**WHAT THE TASK REQUIRES:** Copy out the records below word for word, starting at the line that contains "pose: elev=91.7 azim=127.5" and ending at the line that contains "Dot at: (256, 204)", including both of those lines.

**GIVEN DATA:**
* START *
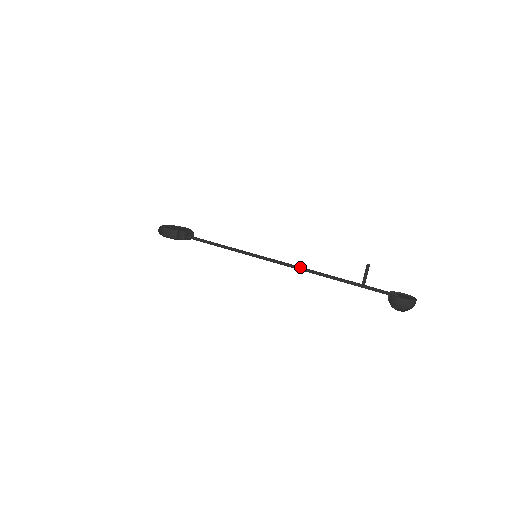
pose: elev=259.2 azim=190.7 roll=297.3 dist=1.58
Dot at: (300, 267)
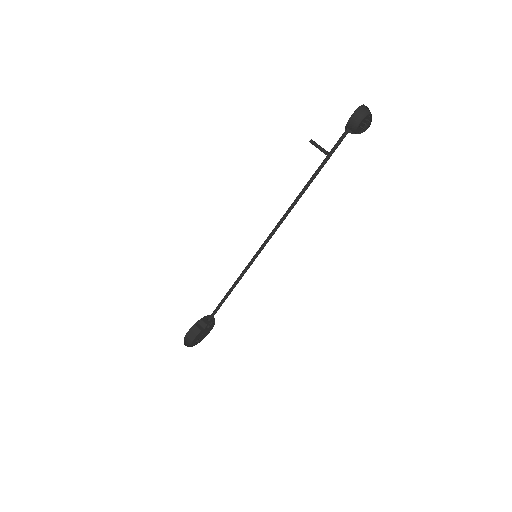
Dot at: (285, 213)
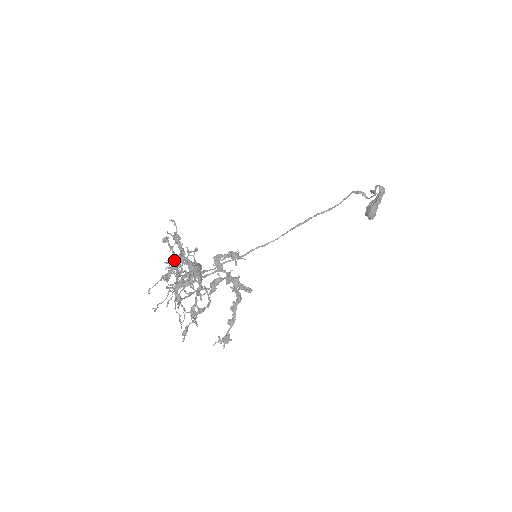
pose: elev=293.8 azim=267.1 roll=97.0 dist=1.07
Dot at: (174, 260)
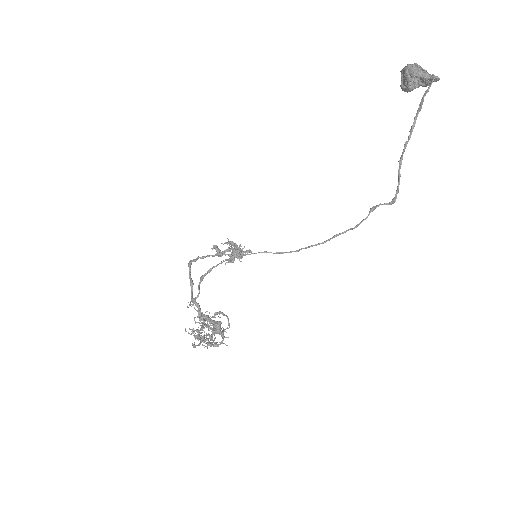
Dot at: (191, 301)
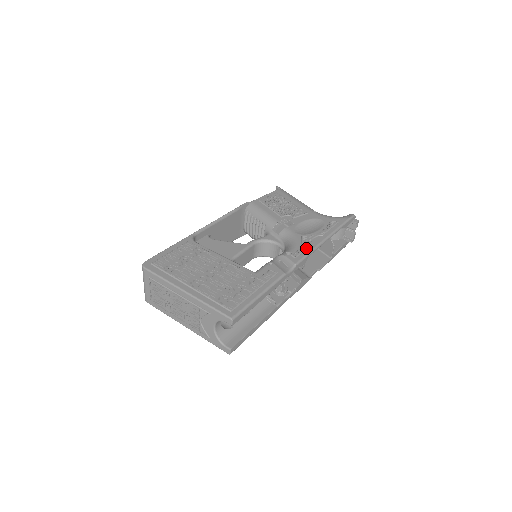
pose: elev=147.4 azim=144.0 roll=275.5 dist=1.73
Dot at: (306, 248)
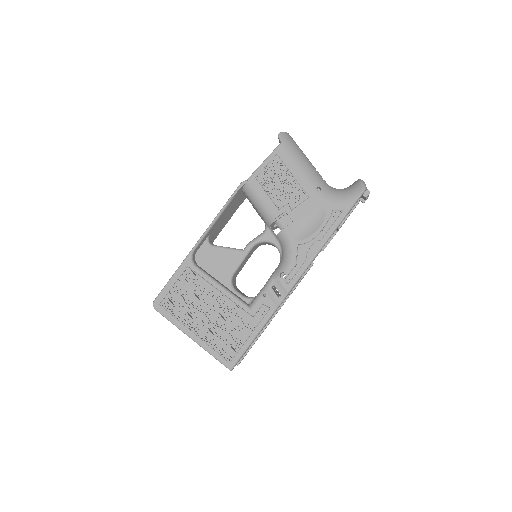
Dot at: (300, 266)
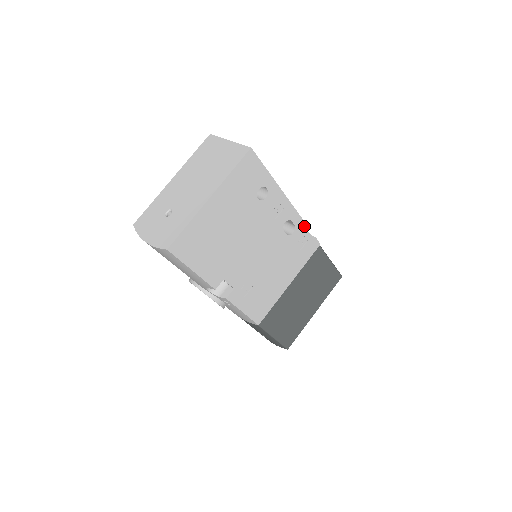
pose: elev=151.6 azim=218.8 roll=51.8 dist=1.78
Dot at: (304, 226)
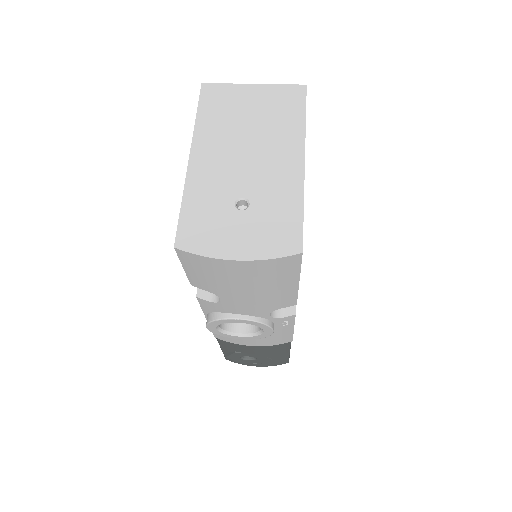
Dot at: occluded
* END *
* START *
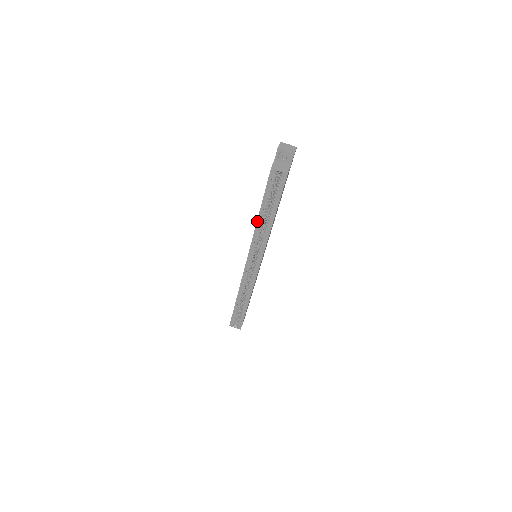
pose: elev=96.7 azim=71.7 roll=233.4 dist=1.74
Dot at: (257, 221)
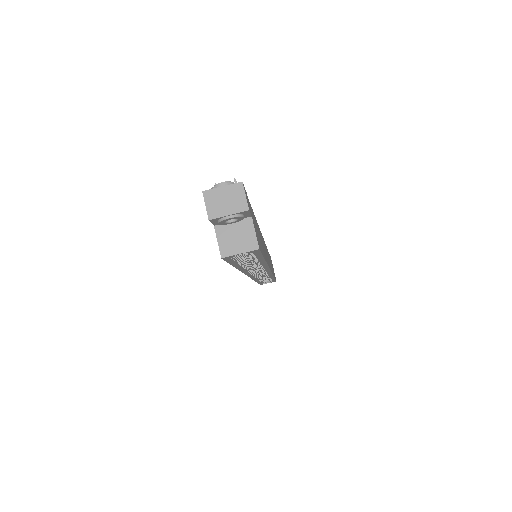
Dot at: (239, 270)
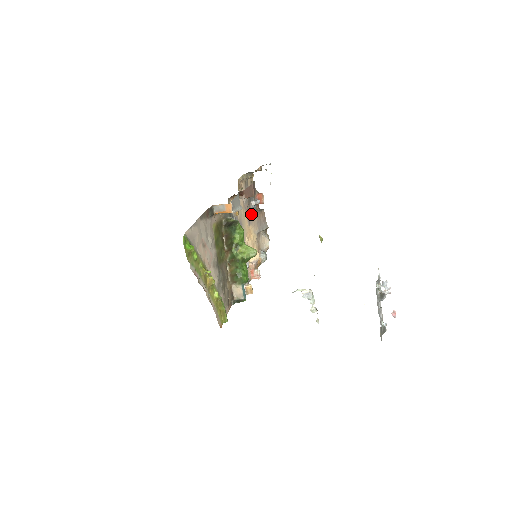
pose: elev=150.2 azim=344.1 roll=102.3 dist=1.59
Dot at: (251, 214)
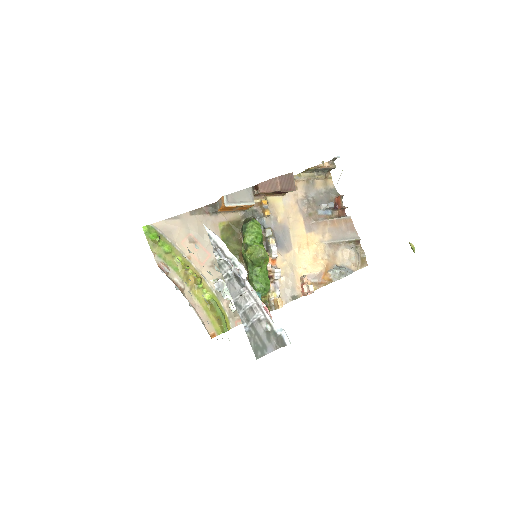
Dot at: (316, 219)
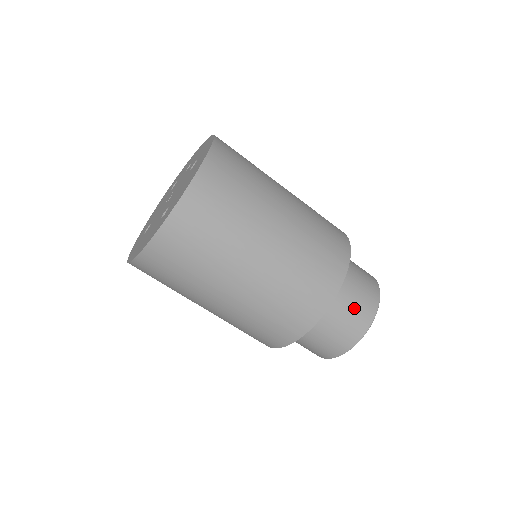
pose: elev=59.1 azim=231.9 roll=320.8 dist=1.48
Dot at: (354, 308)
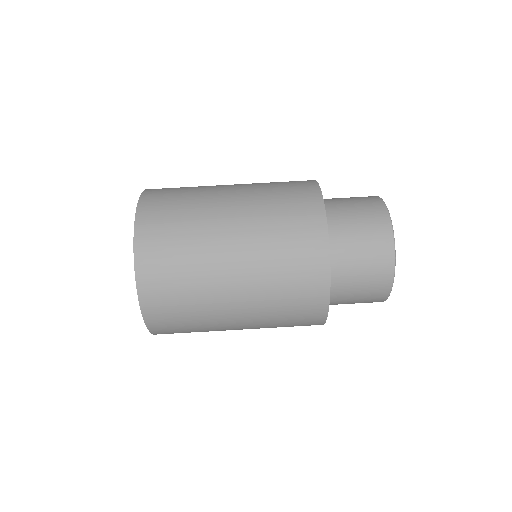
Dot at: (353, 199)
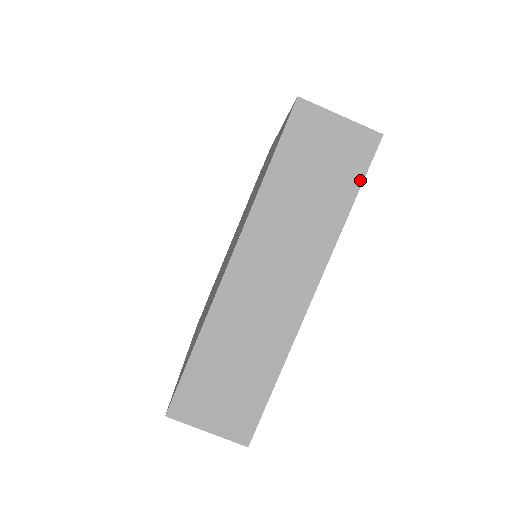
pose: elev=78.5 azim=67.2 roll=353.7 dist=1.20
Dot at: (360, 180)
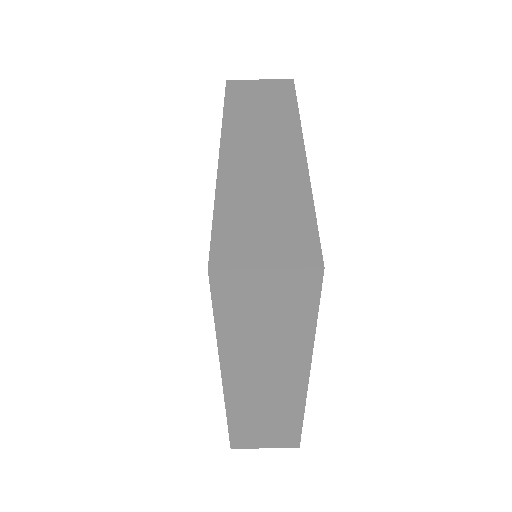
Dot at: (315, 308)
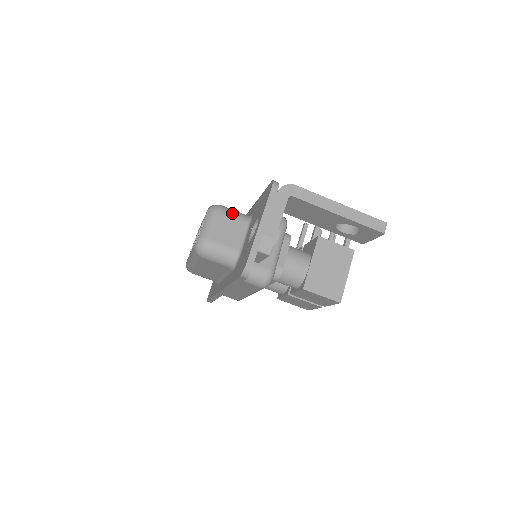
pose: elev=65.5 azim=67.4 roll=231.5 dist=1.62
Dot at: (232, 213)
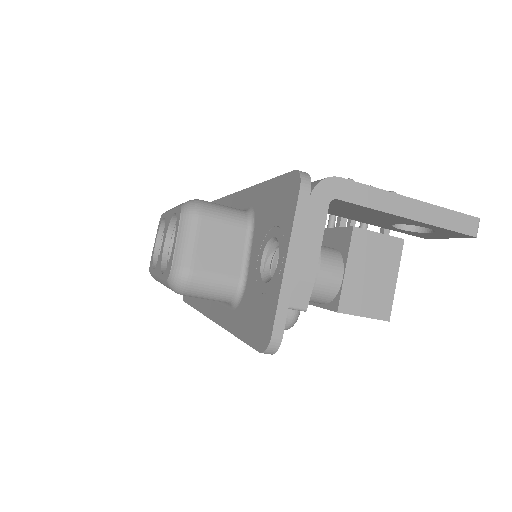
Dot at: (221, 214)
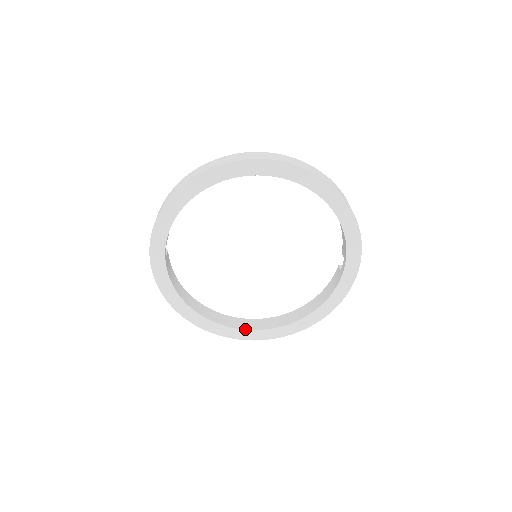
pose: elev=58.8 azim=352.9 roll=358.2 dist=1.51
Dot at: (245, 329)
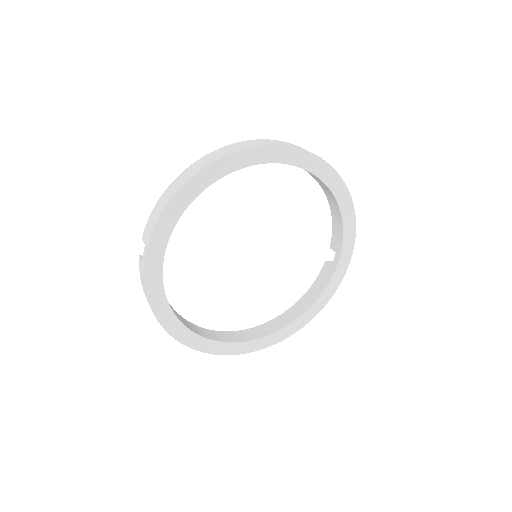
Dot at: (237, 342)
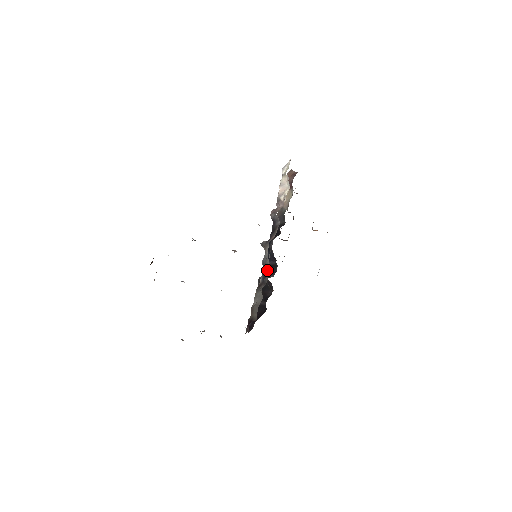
* END *
* START *
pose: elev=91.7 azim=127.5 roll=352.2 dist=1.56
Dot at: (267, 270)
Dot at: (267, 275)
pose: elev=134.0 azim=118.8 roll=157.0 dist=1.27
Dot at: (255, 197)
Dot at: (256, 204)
* END *
**COMPLETED TASK:**
pose: elev=91.7 azim=127.5 roll=352.2 dist=1.56
Dot at: (267, 270)
Dot at: (267, 275)
pose: elev=134.0 azim=118.8 roll=157.0 dist=1.27
Dot at: (255, 197)
Dot at: (256, 204)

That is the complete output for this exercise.